Excerpted records
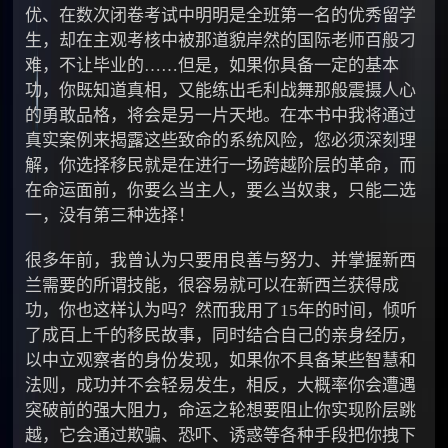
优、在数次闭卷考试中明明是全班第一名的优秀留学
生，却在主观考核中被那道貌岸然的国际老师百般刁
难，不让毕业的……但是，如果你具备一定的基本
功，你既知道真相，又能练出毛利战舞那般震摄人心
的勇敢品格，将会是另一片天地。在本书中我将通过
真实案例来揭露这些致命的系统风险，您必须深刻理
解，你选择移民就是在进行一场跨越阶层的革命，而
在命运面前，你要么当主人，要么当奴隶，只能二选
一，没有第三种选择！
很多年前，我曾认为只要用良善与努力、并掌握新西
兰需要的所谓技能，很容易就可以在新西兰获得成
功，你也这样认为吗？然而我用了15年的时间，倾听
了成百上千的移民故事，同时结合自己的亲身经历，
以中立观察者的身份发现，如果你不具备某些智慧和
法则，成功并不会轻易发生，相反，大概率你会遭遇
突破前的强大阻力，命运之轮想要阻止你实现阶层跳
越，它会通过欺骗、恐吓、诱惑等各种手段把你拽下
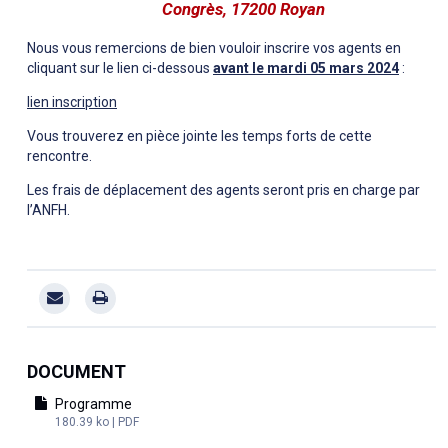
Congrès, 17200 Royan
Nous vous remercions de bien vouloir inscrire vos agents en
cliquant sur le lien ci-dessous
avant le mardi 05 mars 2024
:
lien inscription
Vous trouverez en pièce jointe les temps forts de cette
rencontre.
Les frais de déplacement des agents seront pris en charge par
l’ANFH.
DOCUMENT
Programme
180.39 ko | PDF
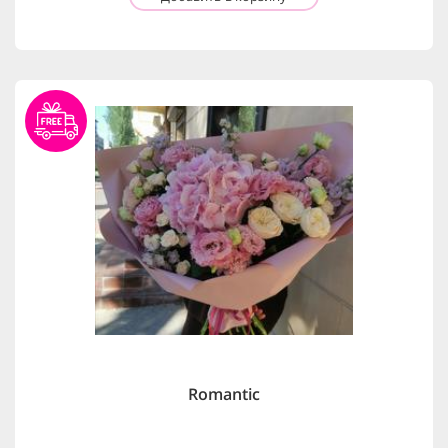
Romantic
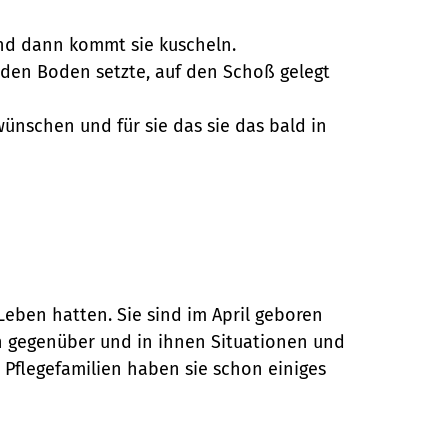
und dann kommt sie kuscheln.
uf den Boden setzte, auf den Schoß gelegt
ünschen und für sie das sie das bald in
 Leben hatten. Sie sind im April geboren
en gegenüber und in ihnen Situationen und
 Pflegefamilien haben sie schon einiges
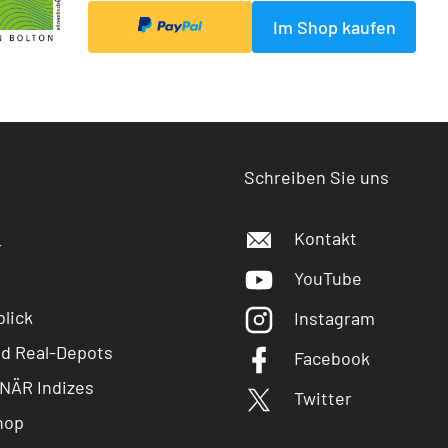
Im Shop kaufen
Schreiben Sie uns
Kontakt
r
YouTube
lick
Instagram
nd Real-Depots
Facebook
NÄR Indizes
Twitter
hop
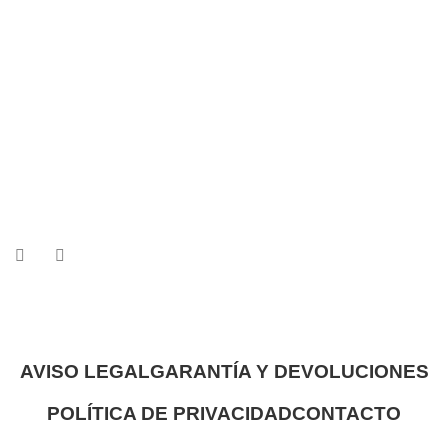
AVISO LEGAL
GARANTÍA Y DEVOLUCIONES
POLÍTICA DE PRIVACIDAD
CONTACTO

Requirement
What lines of the preceding data include the string "agents"? Pull them out.

Answer below
Nous vous remercions de bien vouloir inscrire vos agents en
Les frais de déplacement des agents seront pris en charge par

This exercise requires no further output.